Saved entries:
»»

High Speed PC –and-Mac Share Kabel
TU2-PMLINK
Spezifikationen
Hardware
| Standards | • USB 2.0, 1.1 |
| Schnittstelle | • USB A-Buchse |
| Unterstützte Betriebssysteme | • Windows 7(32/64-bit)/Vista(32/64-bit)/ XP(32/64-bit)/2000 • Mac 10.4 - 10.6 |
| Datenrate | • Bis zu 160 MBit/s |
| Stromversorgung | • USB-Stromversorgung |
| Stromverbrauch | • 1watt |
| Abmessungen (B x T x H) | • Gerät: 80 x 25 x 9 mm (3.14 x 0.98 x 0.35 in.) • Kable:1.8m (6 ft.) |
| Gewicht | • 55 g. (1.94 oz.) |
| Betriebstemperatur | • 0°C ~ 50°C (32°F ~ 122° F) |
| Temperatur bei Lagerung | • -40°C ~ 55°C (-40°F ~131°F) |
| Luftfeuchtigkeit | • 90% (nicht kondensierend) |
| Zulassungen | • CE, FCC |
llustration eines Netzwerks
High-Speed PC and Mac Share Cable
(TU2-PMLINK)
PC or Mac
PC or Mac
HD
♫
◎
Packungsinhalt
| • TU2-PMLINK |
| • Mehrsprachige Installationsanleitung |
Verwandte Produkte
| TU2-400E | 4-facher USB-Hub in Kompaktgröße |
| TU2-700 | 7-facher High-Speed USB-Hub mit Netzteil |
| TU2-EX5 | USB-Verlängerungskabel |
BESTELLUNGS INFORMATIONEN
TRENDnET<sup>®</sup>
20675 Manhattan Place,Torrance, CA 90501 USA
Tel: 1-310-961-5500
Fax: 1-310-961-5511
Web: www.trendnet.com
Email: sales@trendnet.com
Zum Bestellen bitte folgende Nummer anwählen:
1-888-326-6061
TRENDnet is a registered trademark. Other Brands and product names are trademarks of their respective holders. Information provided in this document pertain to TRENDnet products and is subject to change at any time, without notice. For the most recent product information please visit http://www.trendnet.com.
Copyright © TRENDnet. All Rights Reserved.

««
»»

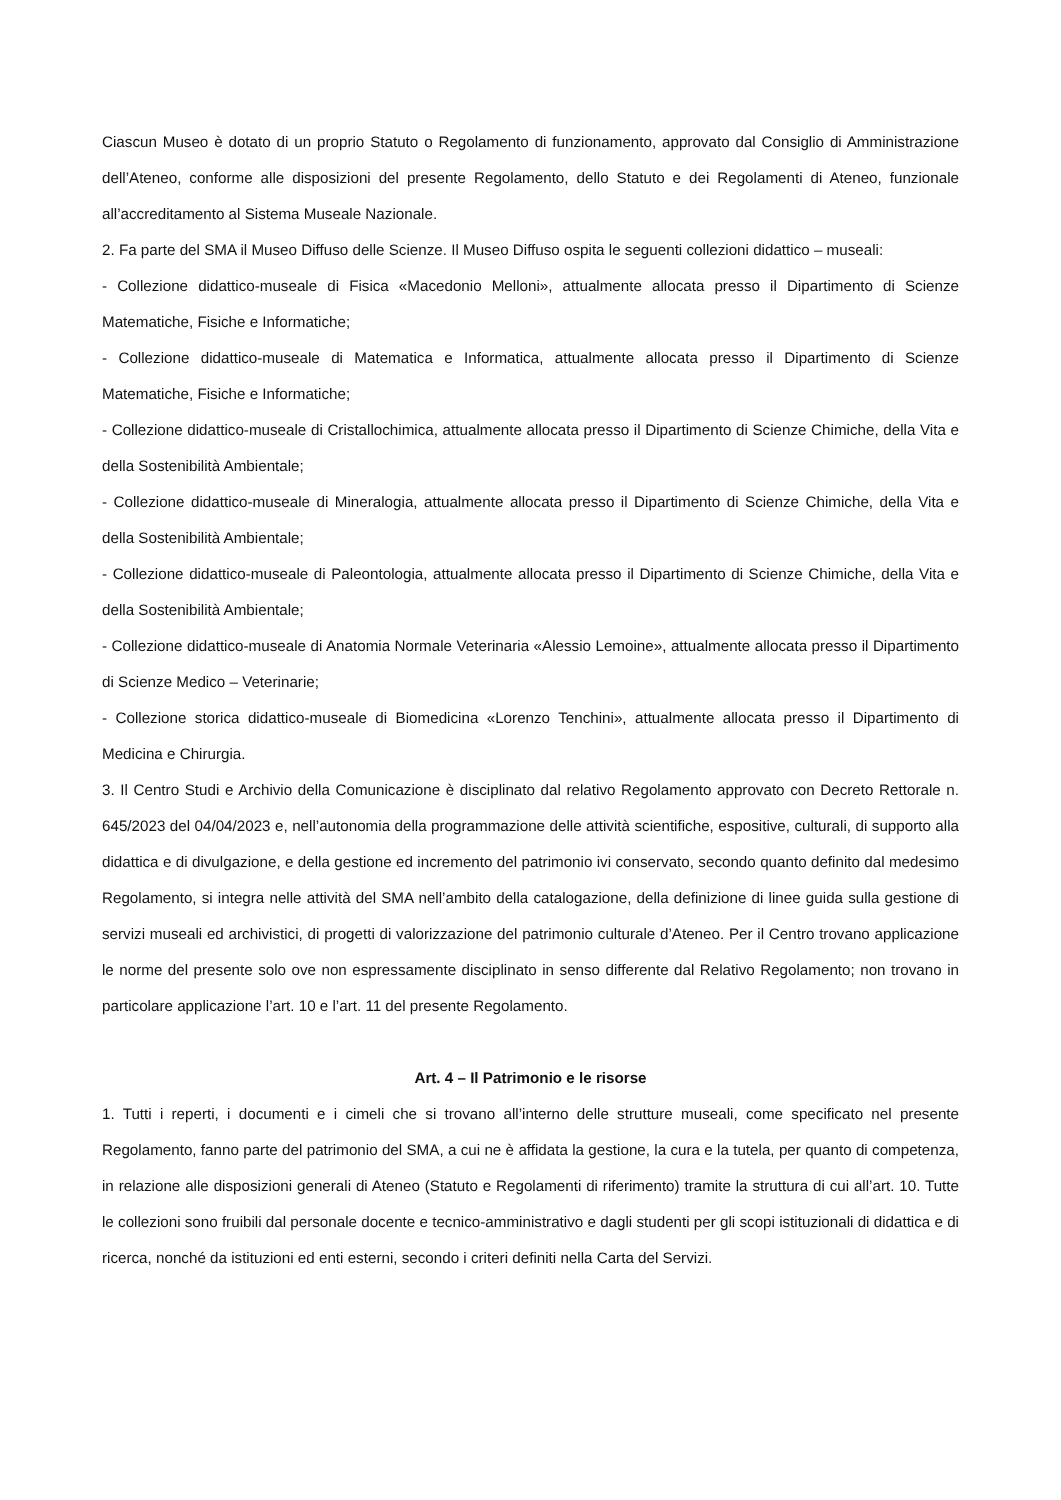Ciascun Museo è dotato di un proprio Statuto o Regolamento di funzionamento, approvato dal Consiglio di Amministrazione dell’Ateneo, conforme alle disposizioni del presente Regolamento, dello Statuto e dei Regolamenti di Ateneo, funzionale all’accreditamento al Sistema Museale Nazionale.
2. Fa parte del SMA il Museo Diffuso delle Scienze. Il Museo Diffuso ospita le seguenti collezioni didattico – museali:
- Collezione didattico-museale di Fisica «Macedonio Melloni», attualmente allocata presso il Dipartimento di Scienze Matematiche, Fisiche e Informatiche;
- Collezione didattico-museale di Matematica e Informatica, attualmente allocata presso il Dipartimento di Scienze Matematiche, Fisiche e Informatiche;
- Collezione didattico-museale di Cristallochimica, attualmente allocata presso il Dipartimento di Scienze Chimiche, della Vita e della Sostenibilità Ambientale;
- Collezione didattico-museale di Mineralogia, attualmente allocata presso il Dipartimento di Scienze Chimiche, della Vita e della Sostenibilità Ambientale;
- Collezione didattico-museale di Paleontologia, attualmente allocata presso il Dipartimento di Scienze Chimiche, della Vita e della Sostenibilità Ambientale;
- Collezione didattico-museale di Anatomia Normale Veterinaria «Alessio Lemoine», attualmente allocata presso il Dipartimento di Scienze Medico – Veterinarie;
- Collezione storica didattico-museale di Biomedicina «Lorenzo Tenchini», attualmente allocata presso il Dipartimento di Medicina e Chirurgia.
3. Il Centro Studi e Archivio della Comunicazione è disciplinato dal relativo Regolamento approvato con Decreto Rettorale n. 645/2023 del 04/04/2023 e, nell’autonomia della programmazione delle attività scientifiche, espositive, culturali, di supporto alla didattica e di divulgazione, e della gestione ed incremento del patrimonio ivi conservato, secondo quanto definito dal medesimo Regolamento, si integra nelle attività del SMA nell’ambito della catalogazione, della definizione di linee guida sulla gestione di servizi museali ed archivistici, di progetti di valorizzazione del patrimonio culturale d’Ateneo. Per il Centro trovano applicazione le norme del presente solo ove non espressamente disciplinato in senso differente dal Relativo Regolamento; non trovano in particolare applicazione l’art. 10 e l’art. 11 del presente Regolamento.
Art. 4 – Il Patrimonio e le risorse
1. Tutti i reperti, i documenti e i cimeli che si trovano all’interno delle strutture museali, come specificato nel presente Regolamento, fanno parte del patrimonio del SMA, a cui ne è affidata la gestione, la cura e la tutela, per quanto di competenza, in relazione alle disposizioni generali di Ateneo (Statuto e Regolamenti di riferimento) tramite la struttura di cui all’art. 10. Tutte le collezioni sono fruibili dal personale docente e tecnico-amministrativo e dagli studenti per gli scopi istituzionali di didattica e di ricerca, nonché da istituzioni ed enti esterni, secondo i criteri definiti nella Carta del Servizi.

««

* Work order *
Using the data above, transcribe the lines that run from the line with "Fax: 1-310-961-5511" to the line with "Copyright © TRENDnet. All Rights Reserved.", both ends kept, and output nothing else.

* Written reply *
Fax: 1-310-961-5511
Web: www.trendnet.com
Email: sales@trendnet.com
Zum Bestellen bitte folgende Nummer anwählen:
1-888-326-6061
TRENDnet is a registered trademark. Other Brands and product names are trademarks of their respective holders. Information provided in this document pertain to TRENDnet products and is subject to change at any time, without notice. For the most recent product information please visit http://www.trendnet.com.
Copyright © TRENDnet. All Rights Reserved.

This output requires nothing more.